Dalam wawancara eksklusif dengan Rolling Stones yang dirilis pada Selasa (16/1), bintang pop Dua Lipa dengan tulus mengeluarkan seruan untuk gencatan senjata di Gaza yang terus diserang oleh pasukan Israel selama lebih dari 100 hari. Konflik ini memanas setelah serangan Hamas pada 7 Oktober 2023, yang memicu reaksi keras dari Israel.
Dengan mengungkapkan kesedihannya awalnya terhadap peristiwa tersebut, Dua Lipa menekankan kondisi kritis di Gaza, mendesak perhatian global terhadap krisis yang semakin meningkat. Ia menyoroti kehilangan nyawa yang tidak diskriminatif di antara warga sipil Palestina akibat serangan Israel yang tak henti-hentinya.
“Saya merasa sedih atas nyawa yang hilang di Israel dan peristiwa pada 7 Oktober,” ujar Dua Lipa. “Namun, pada saat ini, kita perlu melihat berapa banyak nyawa yang hilang di Gaza—warga sipil kehilangan nyawa dan mata pencaharian mereka,” lanjutnya.
Dua Lipa dengan penuh semangat mendesak agar gencatan senjata segera tercapai di Gaza, menganggapnya sebagai langkah penting untuk mengakhiri penderitaan warga Palestina di Jalur Gaza. Ia juga mengkritik pemimpin dunia yang tetap diam dan gagal mengambil sikap tegas terhadap serangan Israel terhadap Palestina.
“Tidak cukup banyak pemimpin dunia yang mengambil sikap dan berbicara mengenai krisis kemanusiaan yang sedang terjadi, gencatan senjata kemanusiaan yang harus dilakukan,” ungkap Dua Lipa.
Mengakui keterbatasan perannya sebagai musisi, Dua Lipa mengakui bahwa pengaruhnya mungkin tidak cukup untuk membuat dampak signifikan pada konflik antara Palestina dan Israel yang berlangsung puluhan tahun. Namun, ia berharap solidaritas, sebuah gestur yang menurutnya kadang-kadang merupakan satu-satunya hal yang bisa dilakukan, menjadi aspek penting bagi dirinya dan musisi lainnya.

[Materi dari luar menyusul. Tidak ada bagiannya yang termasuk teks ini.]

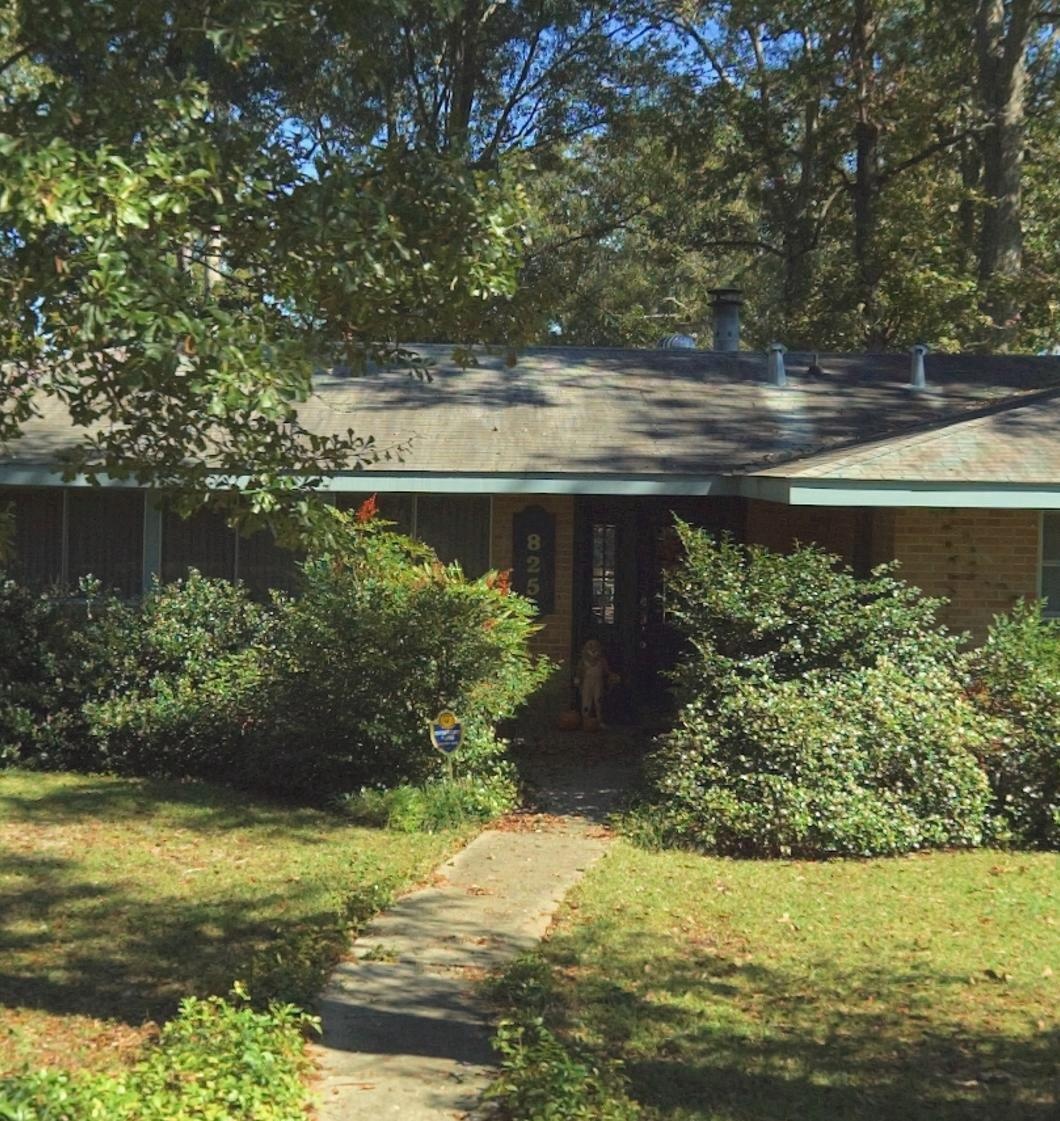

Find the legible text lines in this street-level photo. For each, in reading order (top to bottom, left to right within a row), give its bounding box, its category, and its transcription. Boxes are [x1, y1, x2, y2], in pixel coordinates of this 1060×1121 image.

[524, 532, 543, 597] StreetNumber: 825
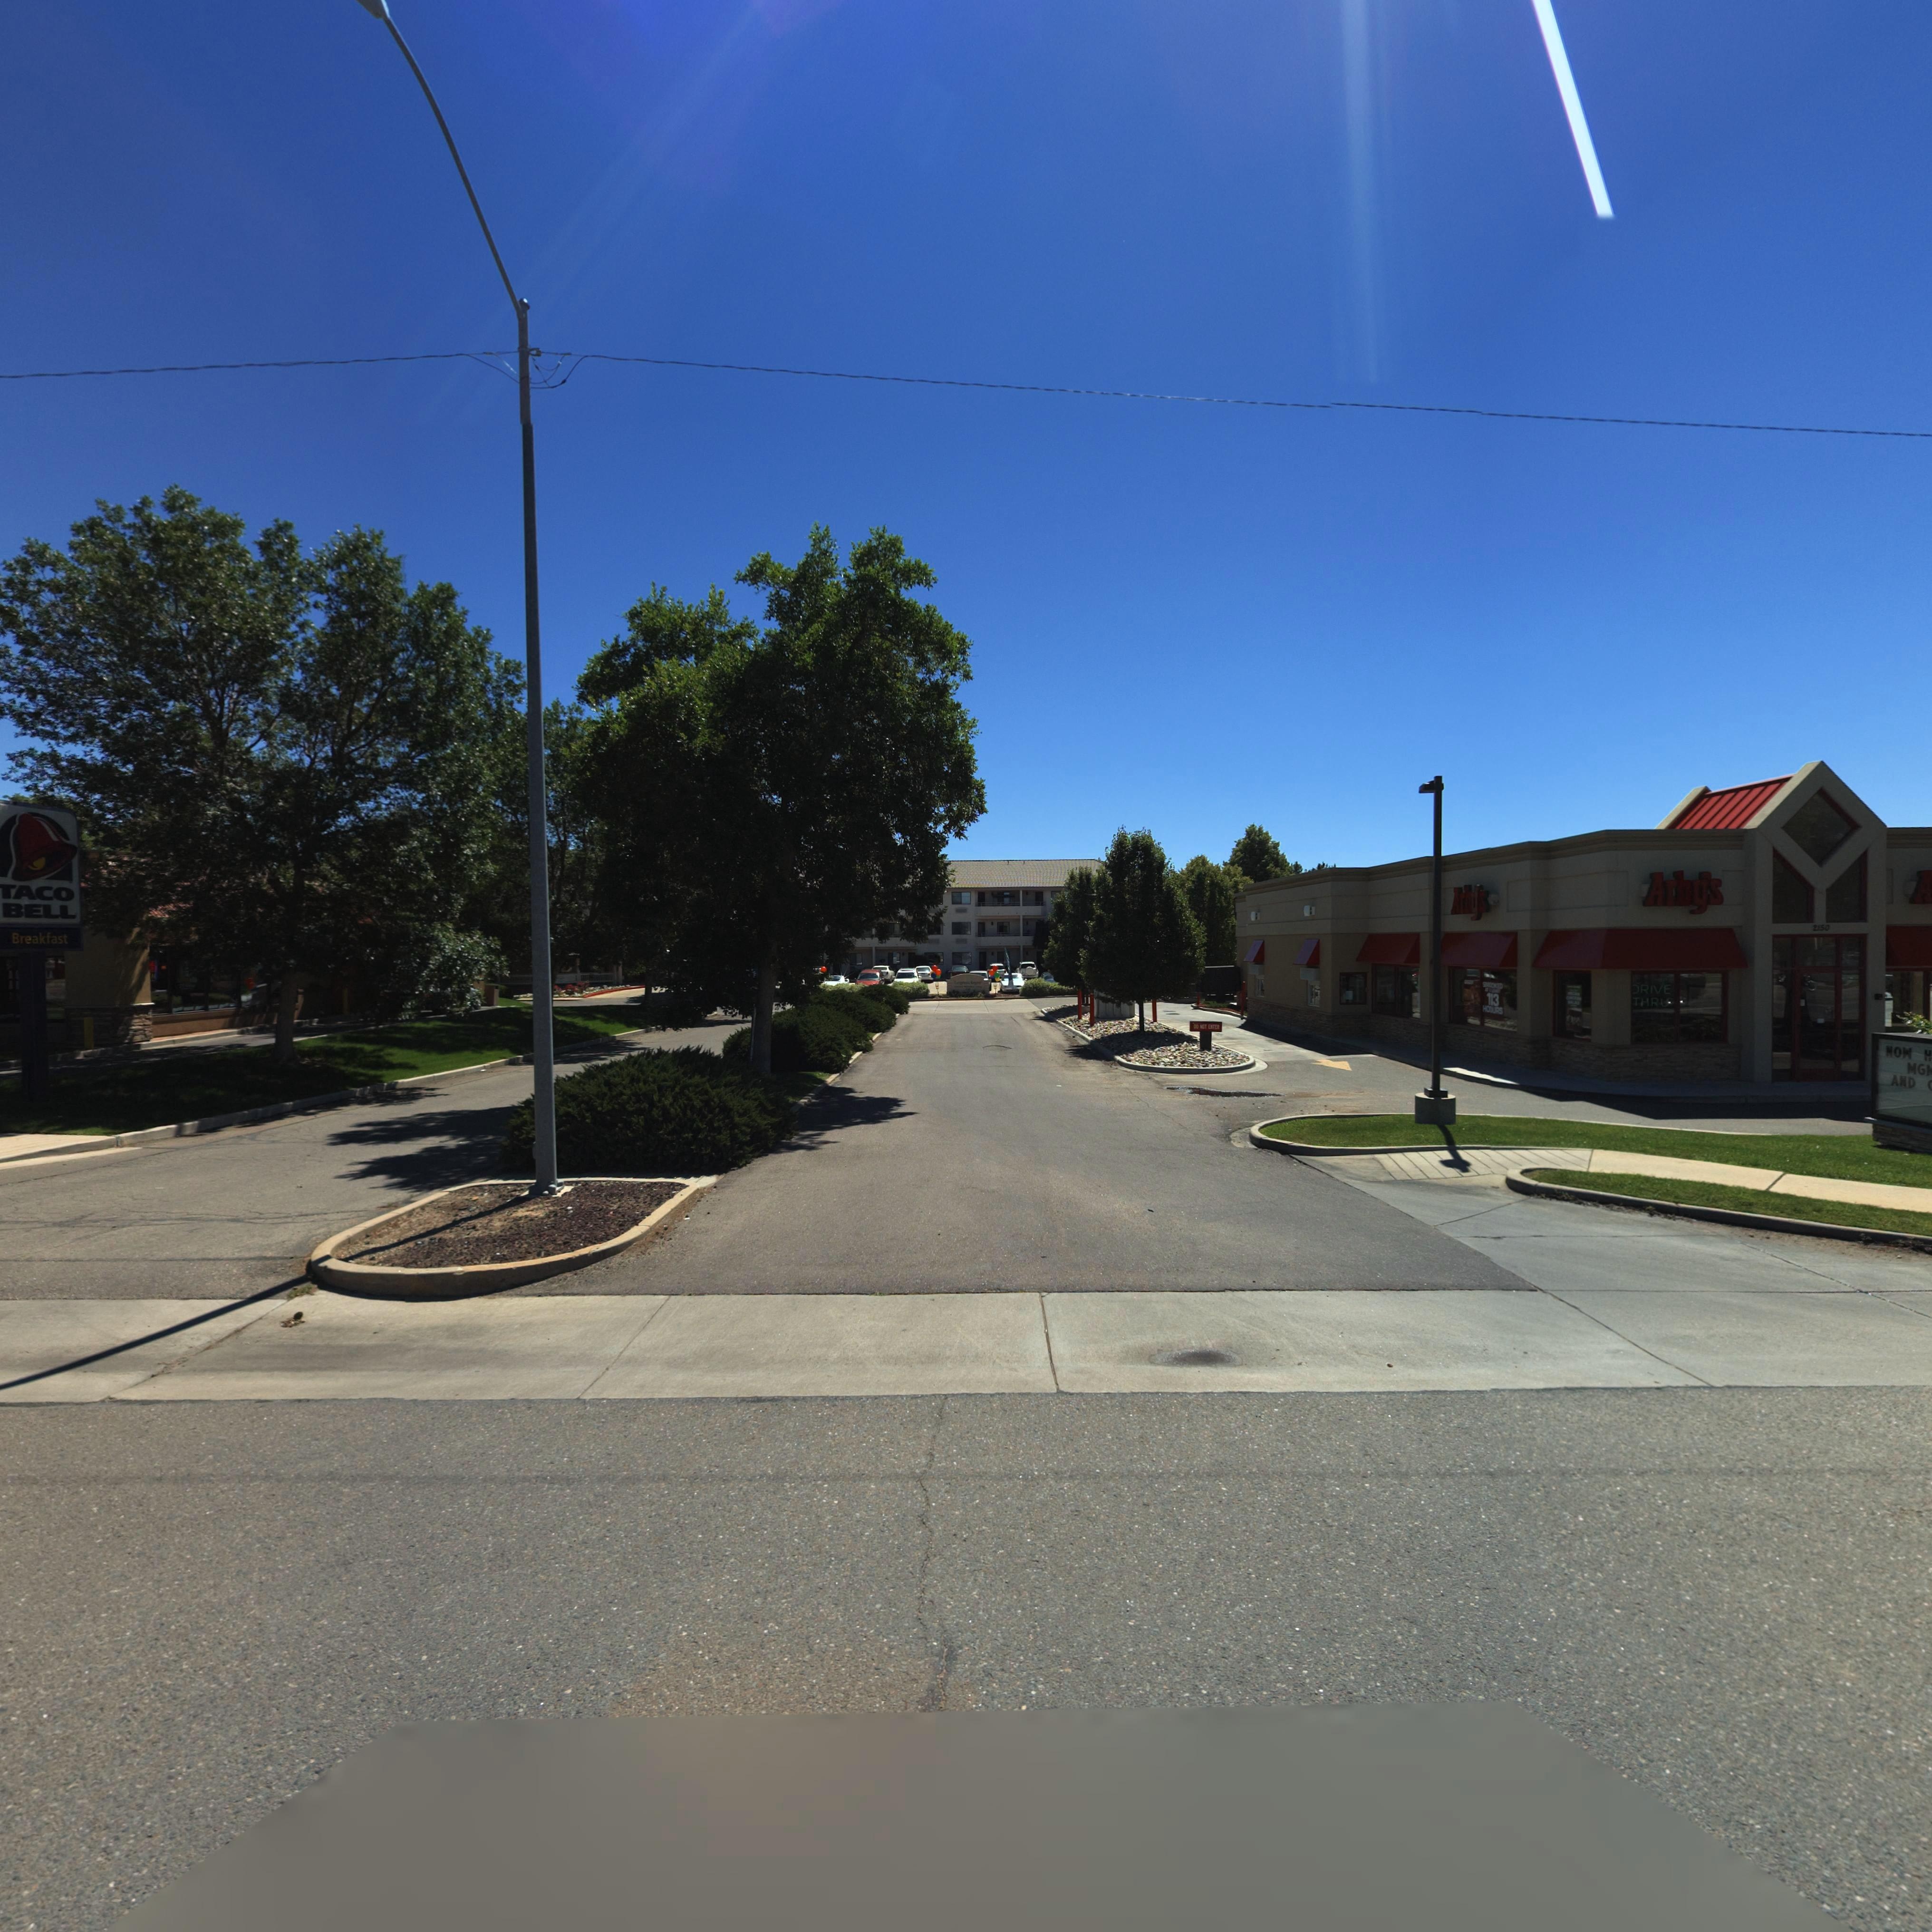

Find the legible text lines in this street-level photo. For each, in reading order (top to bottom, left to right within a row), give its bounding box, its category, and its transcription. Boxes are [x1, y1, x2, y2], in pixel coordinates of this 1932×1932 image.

[0, 883, 76, 902] BusinessName: TACO
[1, 901, 77, 919] BusinessName: BELL
[1449, 883, 1491, 921] BusinessName: Arby's
[1642, 869, 1725, 915] BusinessName: Arby's
[1812, 924, 1830, 931] StreetNumber: 2150
[1908, 869, 1932, 905] BusinessName: A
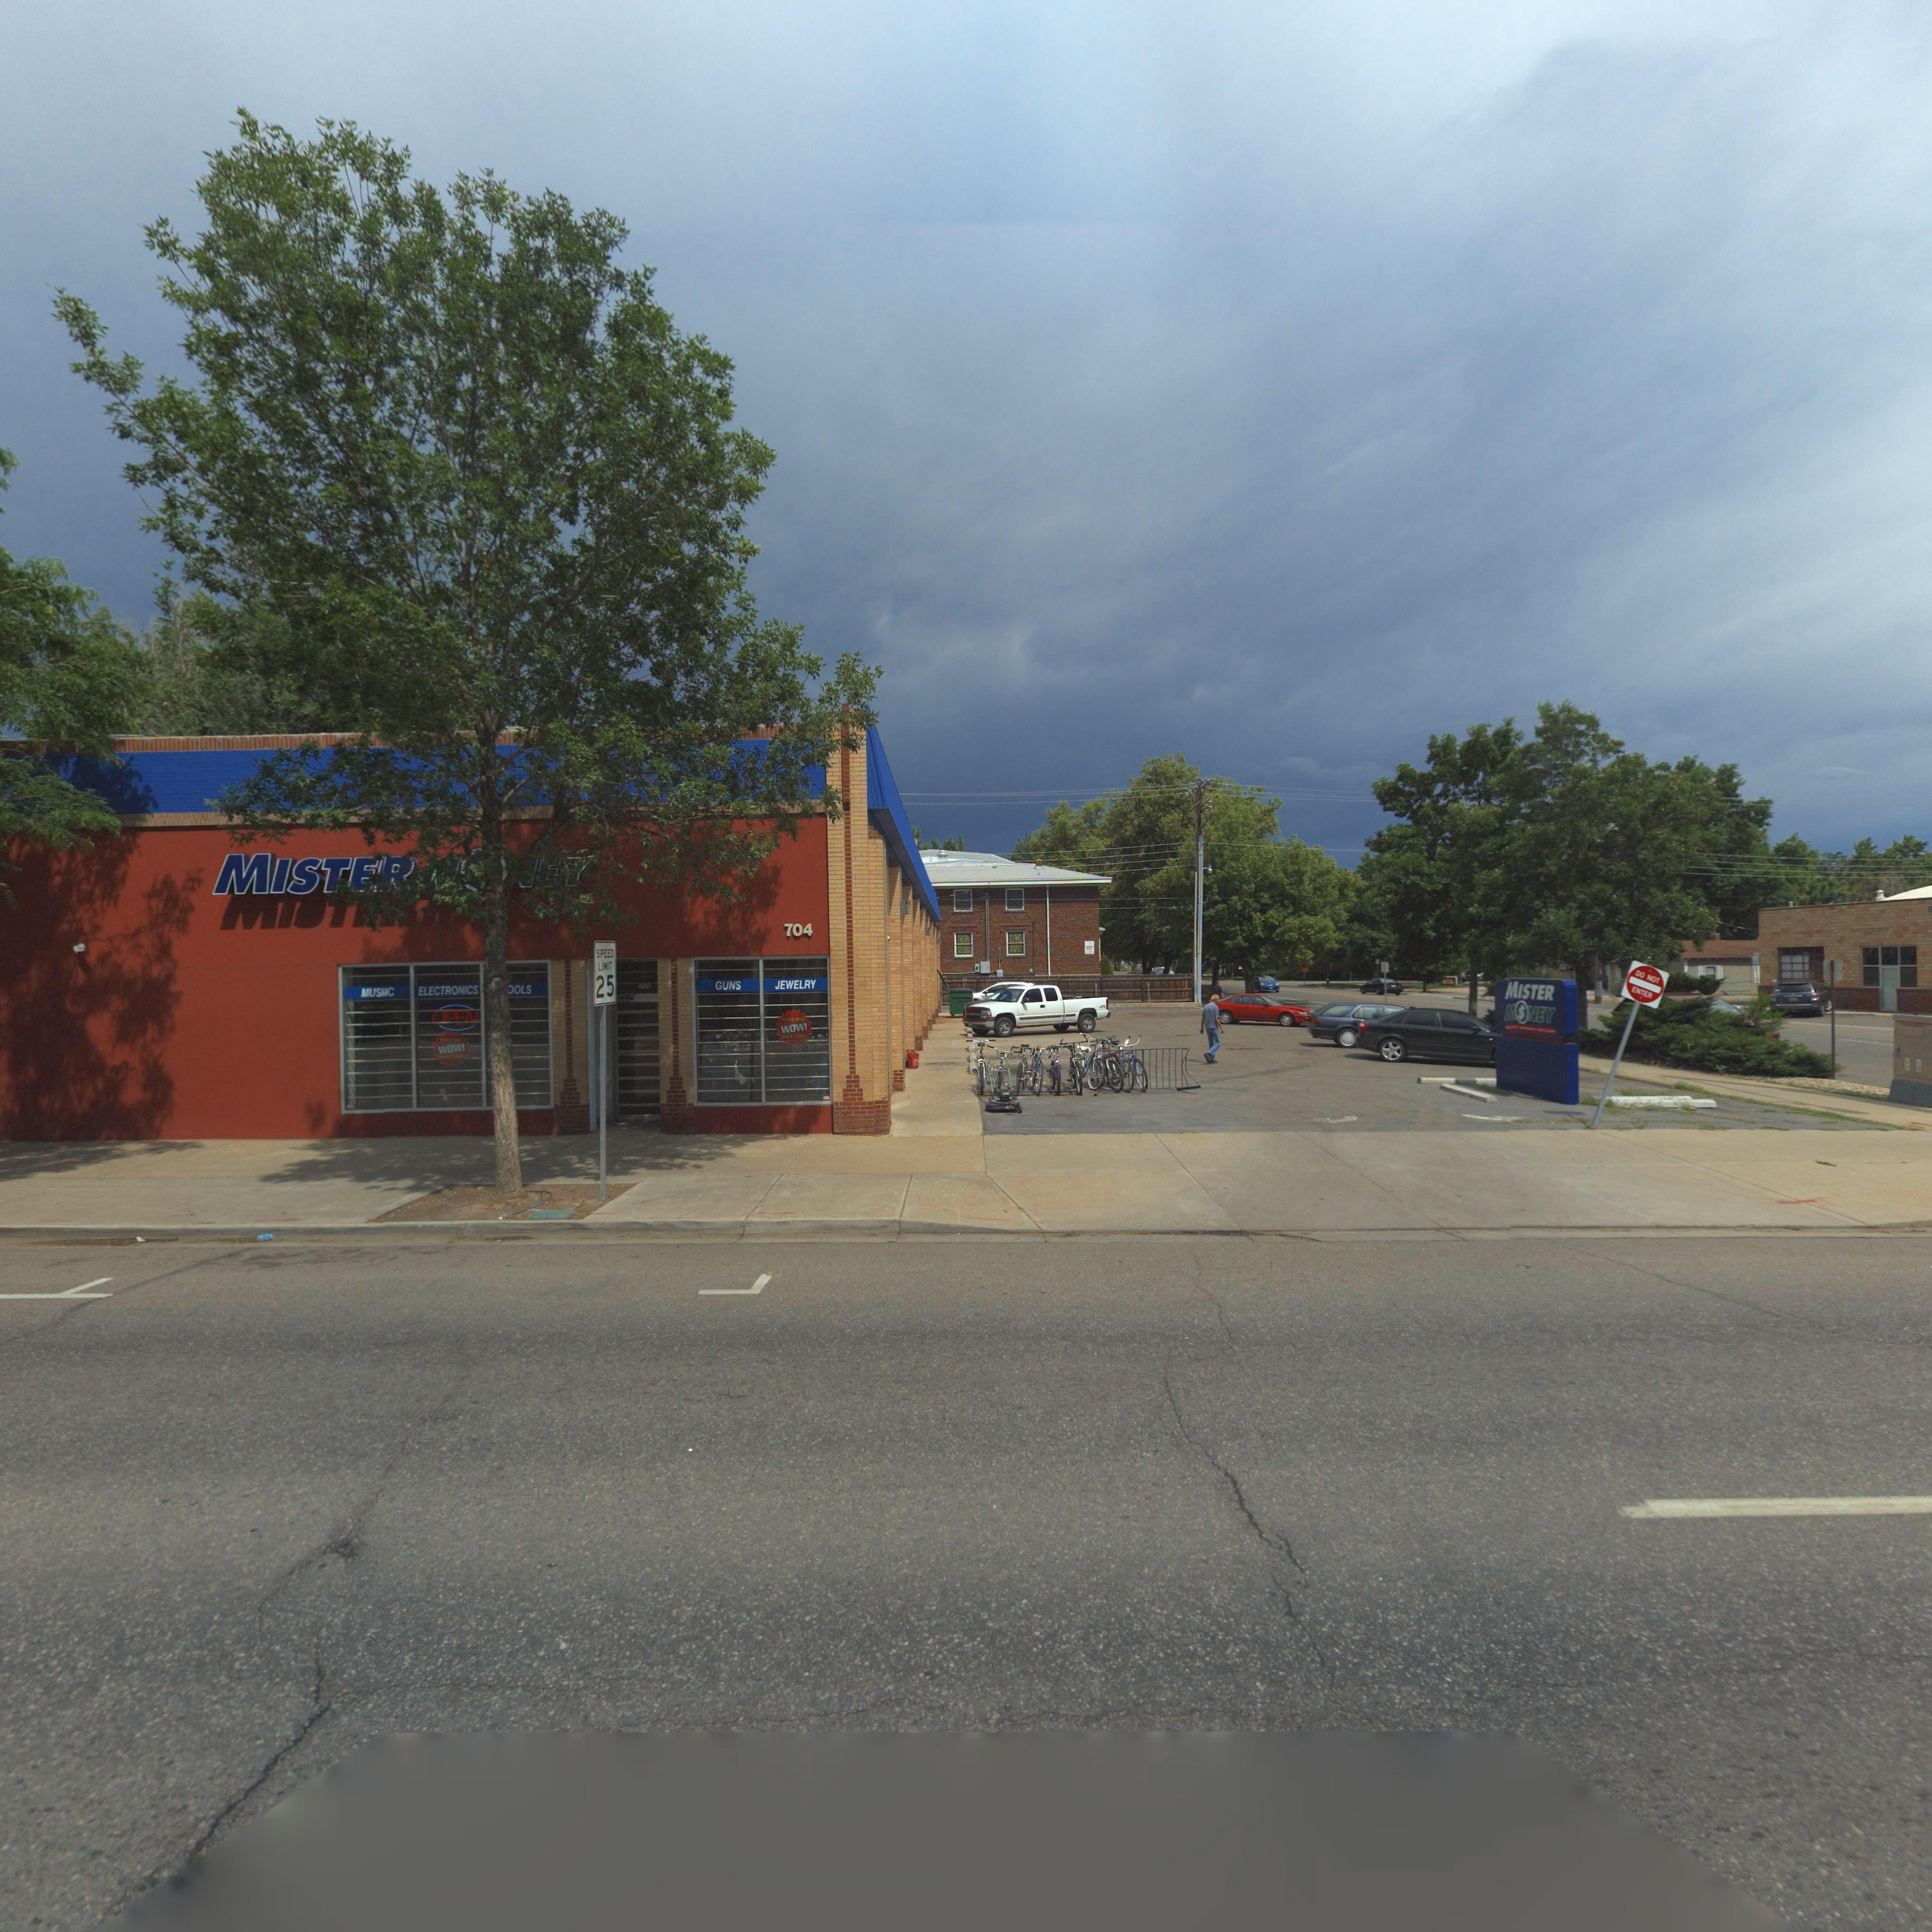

“Sebagai musisi, hanya memposting sesuatu mungkin tidak cukup untuk membuat perbedaan,” ujar Dua Lipa. “Tetapi mudah-mudahan, menunjukkan solidaritas, yang kadang-kadang menjadi satu-satunya hal yang bisa dilakukan, adalah hal yang penting,” tambahnya.
Agresi Israel di Jalur Gaza telah berlangsung lebih dari 100 hari sejak 7 Oktober 2023, menandai konflik terpanjang, paling berdarah, dan merusak antara kedua wilayah. Serangan Israel yang terus-menerus telah mengakibatkan sebagian besar penduduk Palestina mengungsi dan kehilangan tempat tinggal mereka.
Mereka juga menghadapi kelaparan dan sulit mendapatkan akses kesehatan karena rumah sakit di daerah tersebut menjadi target serangan pasukan Zionis.
Sejauh Senin (15/1), korban tewas akibat agresi Israel di Gaza telah mencapai 24.100 jiwa, sementara korban luka-luka mencapai 60.834 orang. Jumlah korban tewas ini sudah melebihi satu persen dari total populasi Gaza sebelum agresi, yang berjumlah 2,3 juta jiwa.